Insuring the uninsurable; systemic cyber risk

Edouard von Herberstein, founder and CEO of Spectra, discusses what the Great Fire of London, 18th century shipping, hurricanes and cyber all have in common.

Cyber insurance is a basic need in the digital economy – it is a critical safety net protecting businesses from the often-catastrophic consequences of cyber incidents.

However, according to CFC’s former chief innovation officer, only about 10 percent of businesses have cyber insurance.

While some customers might decide not to buy, insurers are also concerned about lack of visibility into cybersecurity posture (data) and systemic cyber risk, therefore limiting cyber insurance availability.

“Cyber catastrophe risk continues to be a major concern for the (re)insurance market, with a lack of scaled, sustainable solutions for systemic risk holding back growth in the market," says Dan Carr at Ariel Re, a leading cyber reinsurer.

Insurers want to better understand what the costs are from potentially systemic events such as the occurrence of a long public cloud outage or the propagation of malware through the tech supply chain, which could cause simultaneous business interruption across thousands of businesses.

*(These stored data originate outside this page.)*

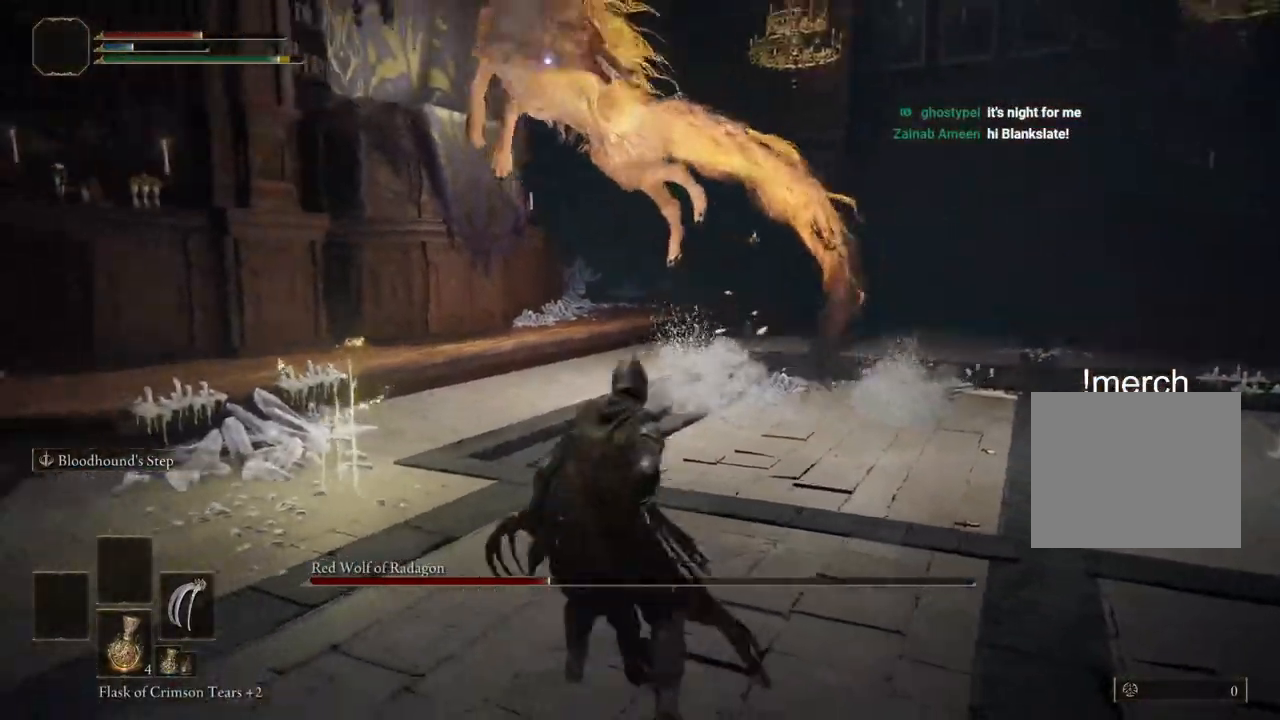
{"buttons": [], "left_stick": "down-left", "right_stick": "left", "events": [[33, "SQUARE", "up"], [150, "left_stick", "down"], [367, "left_stick", "down-left"]]}
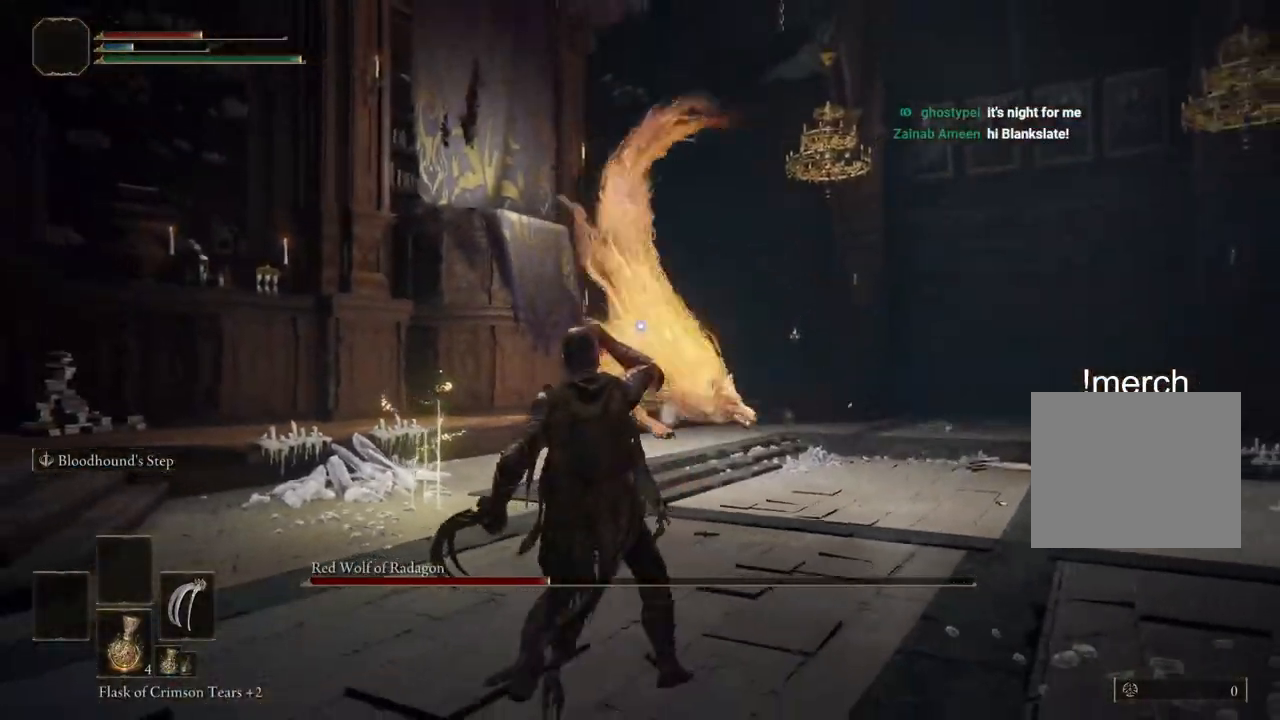
{"buttons": ["CIRCLE"], "left_stick": "up-left", "right_stick": "center", "events": [[33, "left_stick", "left"], [67, "CIRCLE", "down"], [200, "left_stick", "up-left"], [450, "right_stick", "center"]]}
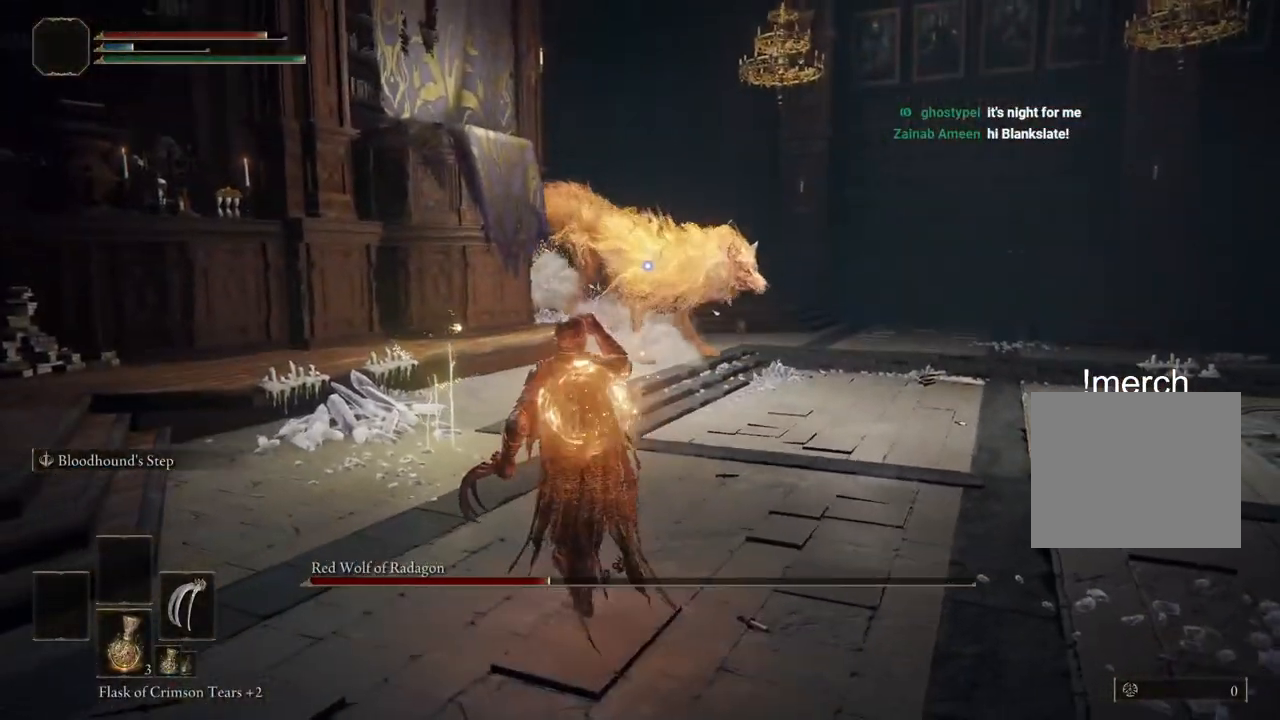
{"buttons": ["CIRCLE"], "left_stick": "up-left", "right_stick": "center", "events": []}
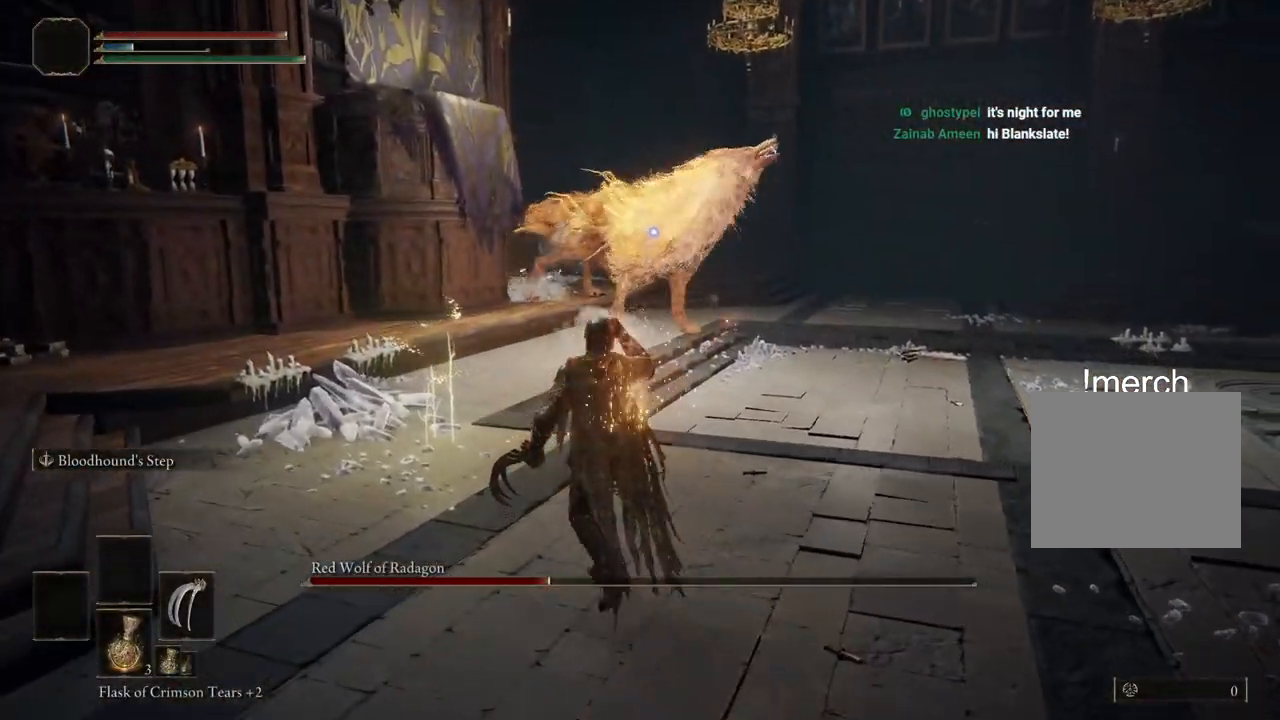
{"buttons": ["CIRCLE"], "left_stick": "up-left", "right_stick": "center", "events": []}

However, insurers currently do not have access to this information because adherence to cybersecurity standards is not inspected during the underwriting process, as performed in other insurance lines.

For over 600 years the insurance industry has faced and solved systemic risk challenges, leaving a blueprint to help address the cyber insurance gap we face today.

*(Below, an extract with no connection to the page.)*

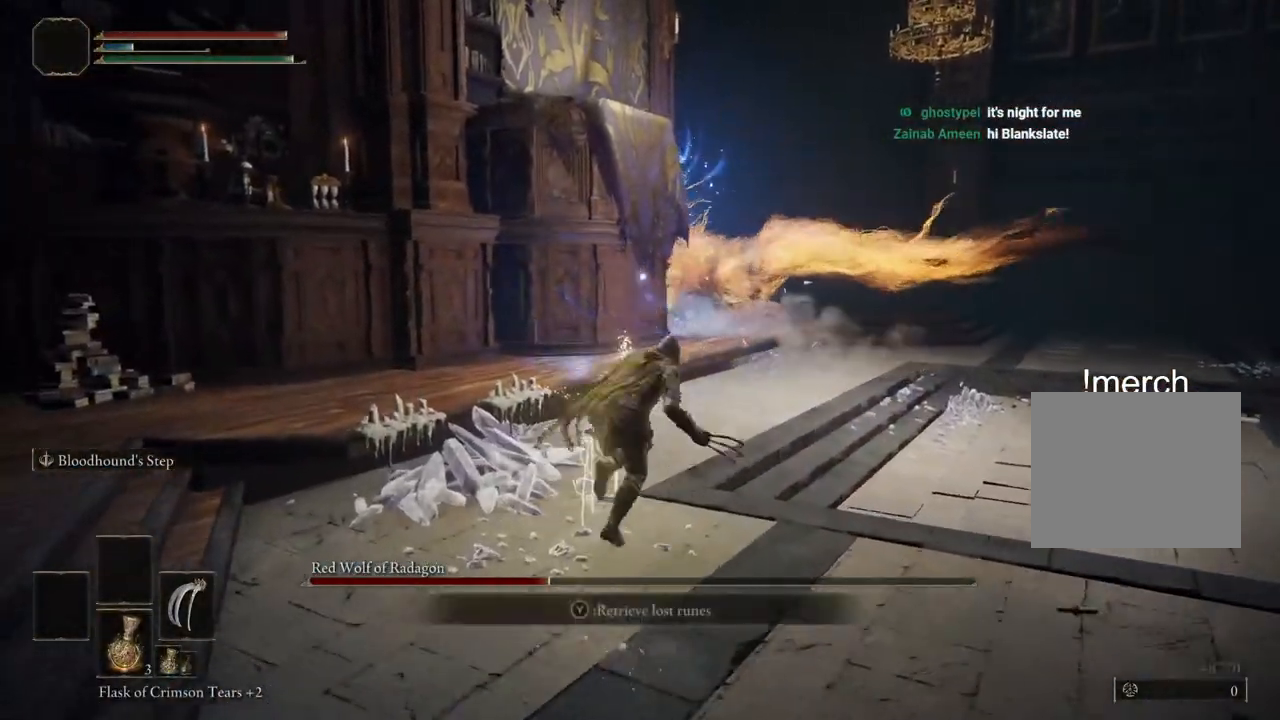
{"buttons": ["CIRCLE"], "left_stick": "down", "right_stick": "center", "events": [[50, "TRIANGLE", "down"], [133, "TRIANGLE", "up"], [233, "left_stick", "down-right"], [350, "left_stick", "down"]]}
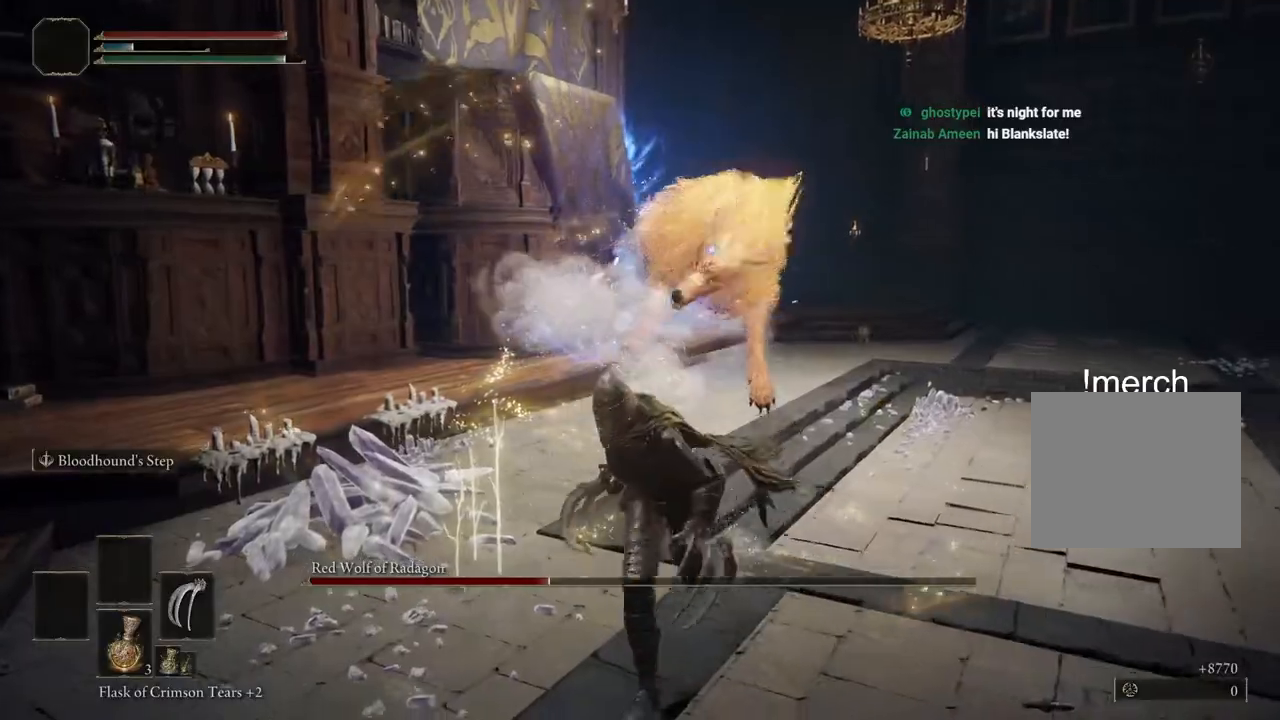
{"buttons": ["CIRCLE"], "left_stick": "down", "right_stick": "center", "events": []}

1666: “Fire is uninsurable”

The Great Fire of London destroyed most of the city, resulting in costs that represented 1,000 times the GDP of London at the time.

Hesitation to rebuild and lack of insurance led to the implementation of fire safety, mitigation and controls including: rebuilding with bricks instead of wood, fire building codes, broader streets (“firewalls”), relying on fire brigades to quickly respond to fire outbreaks and monitor fire hazard, and removing trash. This led to the certification of insured homes (“Fire Marks”).

London was only rebuilt as insurance became available.

1760: “Global shipping is uninsurable”

In the mid-1700s global shipping was booming. However, the risks were many, and often resulted in catastrophic outcomes for insurers.

Fire, foreign enemies, pirates, thieves, jettisons, loss of cargo, mutiny of captain or crew, hurricanes, sea ice, diseases, unsafe harbours, and more pushed voyage financiers to request more comprehensive marine insurance coverage.

This led insurers to drive requirements for new security standards and certification of ship design, maintenance, journey itinerary, moorings, crew training, and thorough and regular inside and outside inspections of ships (anchor, chain, rigs, sails, hull material, etc.).

The Lloyd's Register was created to certify and register ships, producing data evidencing sufficient risk controls and enabling insurers to confidently offer ship and cargo insurance.

Unlocking marine insurance facilitated an explosion in global trade.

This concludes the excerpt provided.